(Saved data entries)
Start of Block

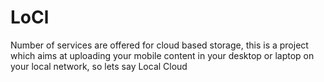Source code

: # LoCl
Number of services are offered for cloud based storage, this is a project which aims at uploading your mobile content in your desktop or laptop on your local network, so lets say Local Cloud

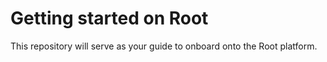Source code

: # Getting started on Root

This repository will serve as your guide to onboard onto the Root platform.
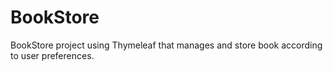 # BookStore
BookStore project using Thymeleaf that manages and store book according to user preferences.
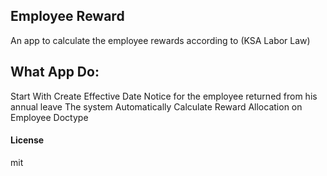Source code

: ## Employee Reward

An app to calculate the employee rewards according to (KSA Labor Law)

## What App Do:

Start With Create Effective Date Notice for the employee returned from his annual leave
The system Automatically Calculate Reward Allocation on Employee Doctype

#### License

mit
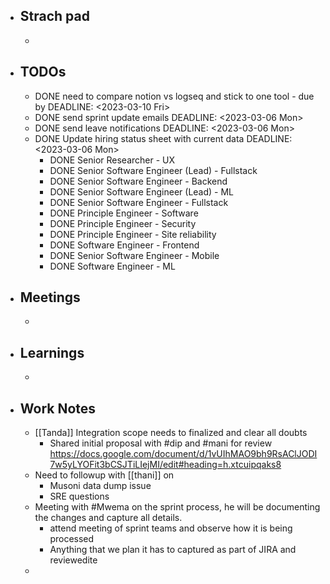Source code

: - ## Strach pad
	-
- ## TODOs
	- DONE  need to compare notion vs logseq and stick to one tool - due by
	  DEADLINE: <2023-03-10 Fri>
	- DONE  send sprint update emails
	  DEADLINE: <2023-03-06 Mon>
	- DONE send leave notifications
	  DEADLINE: <2023-03-06 Mon>
	- DONE Update hiring status sheet with current data
	  DEADLINE: <2023-03-06 Mon>
		- DONE Senior Researcher - UX
		- DONE Senior Software Engineer (Lead) - Fullstack
		- DONE Senior Software Engineer - Backend
		- DONE Senior Software Engineer (Lead) - ML
		- DONE Senior Software Engineer - Fullstack
		- DONE Principle Engineer - Software
		- DONE Principle Engineer - Security
		- DONE Principle Engineer - Site reliability
		- DONE Software Engineer - Frontend
		- DONE Senior Software Engineer - Mobile
		- DONE Software Engineer - ML
- ## Meetings
	-
- ## Learnings
	-
- ## Work Notes
	- [[Tanda]] Integration scope needs to finalized and clear all doubts
		- Shared initial proposal with #dip and #mani for review https://docs.google.com/document/d/1vUIhMAO9bh9RsAClJODI7w5yLYOFit3bCSJTiLIejMI/edit#heading=h.xtcuipqaks8
	- Need to followup with [[thani]] on
		- Musoni data dump issue
		- SRE questions
	- Meeting with #Mwema on the sprint process, he will be documenting the changes and capture all details.
		- attend meeting of sprint teams and observe how it is being processed
		- Anything that we plan it has to captured as part of JIRA and reviewedite
	-
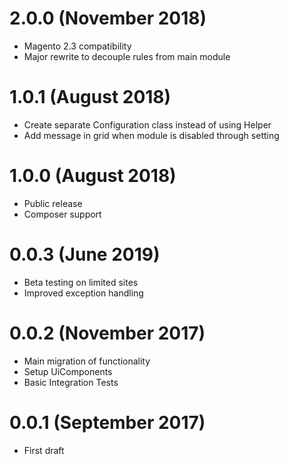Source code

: # 2.0.0 (November 2018)
- Magento 2.3 compatibility
- Major rewrite to decouple rules from main module

# 1.0.1 (August 2018)
- Create separate Configuration class instead of using Helper
- Add message in grid when module is disabled through setting

# 1.0.0 (August 2018)
- Public release
- Composer support

# 0.0.3 (June 2019)
- Beta testing on limited sites
- Improved exception handling

# 0.0.2 (November 2017)
- Main migration of functionality
- Setup UiComponents
- Basic Integration Tests

# 0.0.1 (September 2017)
- First draft
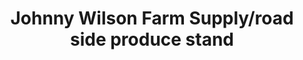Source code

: ---
title: "Johnny Wilson Farm Supply/road side produce stand"
url: /sawmills/johnny-wilson-farm-supply-road-side-produce-stand/
shop: Hofladen
---
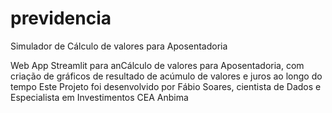# previdencia
Simulador de Cálculo de valores para Aposentadoria

Web App Streamlit para anCálculo de valores para Aposentadoria, com criação de gráficos de resultado de acúmulo de valores e juros ao longo do tempo
Este Projeto foi desenvolvido por Fábio Soares, cientista de Dados e Especialista em Investimentos CEA Anbima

End of Block

[Written task] Give the records again exactly, pictures left out.

[Output of the task]
Source code

: # LoCl
Number of services are offered for cloud based storage, this is a project which aims at uploading your mobile content in your desktop or laptop on your local network, so lets say Local Cloud

Source code

: # Getting started on Root

This repository will serve as your guide to onboard onto the Root platform.
 # BookStore
BookStore project using Thymeleaf that manages and store book according to user preferences.
Source code

: ## Employee Reward

An app to calculate the employee rewards according to (KSA Labor Law)

## What App Do:

Start With Create Effective Date Notice for the employee returned from his annual leave
The system Automatically Calculate Reward Allocation on Employee Doctype

#### License

mit
Source code

: - ## Strach pad
	-
- ## TODOs
	- DONE  need to compare notion vs logseq and stick to one tool - due by
	  DEADLINE: <2023-03-10 Fri>
	- DONE  send sprint update emails
	  DEADLINE: <2023-03-06 Mon>
	- DONE send leave notifications
	  DEADLINE: <2023-03-06 Mon>
	- DONE Update hiring status sheet with current data
	  DEADLINE: <2023-03-06 Mon>
		- DONE Senior Researcher - UX
		- DONE Senior Software Engineer (Lead) - Fullstack
		- DONE Senior Software Engineer - Backend
		- DONE Senior Software Engineer (Lead) - ML
		- DONE Senior Software Engineer - Fullstack
		- DONE Principle Engineer - Software
		- DONE Principle Engineer - Security
		- DONE Principle Engineer - Site reliability
		- DONE Software Engineer - Frontend
		- DONE Senior Software Engineer - Mobile
		- DONE Software Engineer - ML
- ## Meetings
	-
- ## Learnings
	-
- ## Work Notes
	- [[Tanda]] Integration scope needs to finalized and clear all doubts
		- Shared initial proposal with #dip and #mani for review https://docs.google.com/document/d/1vUIhMAO9bh9RsAClJODI7w5yLYOFit3bCSJTiLIejMI/edit#heading=h.xtcuipqaks8
	- Need to followup with [[thani]] on
		- Musoni data dump issue
		- SRE questions
	- Meeting with #Mwema on the sprint process, he will be documenting the changes and capture all details.
		- attend meeting of sprint teams and observe how it is being processed
		- Anything that we plan it has to captured as part of JIRA and reviewedite
	-
Source code

: # 2.0.0 (November 2018)
- Magento 2.3 compatibility
- Major rewrite to decouple rules from main module

# 1.0.1 (August 2018)
- Create separate Configuration class instead of using Helper
- Add message in grid when module is disabled through setting

# 1.0.0 (August 2018)
- Public release
- Composer support

# 0.0.3 (June 2019)
- Beta testing on limited sites
- Improved exception handling

# 0.0.2 (November 2017)
- Main migration of functionality
- Setup UiComponents
- Basic Integration Tests

# 0.0.1 (September 2017)
- First draft
Source code

: ---
title: "Johnny Wilson Farm Supply/road side produce stand"
url: /sawmills/johnny-wilson-farm-supply-road-side-produce-stand/
shop: Hofladen
---
# previdencia
Simulador de Cálculo de valores para Aposentadoria

Web App Streamlit para anCálculo de valores para Aposentadoria, com criação de gráficos de resultado de acúmulo de valores e juros ao longo do tempo
Este Projeto foi desenvolvido por Fábio Soares, cientista de Dados e Especialista em Investimentos CEA Anbima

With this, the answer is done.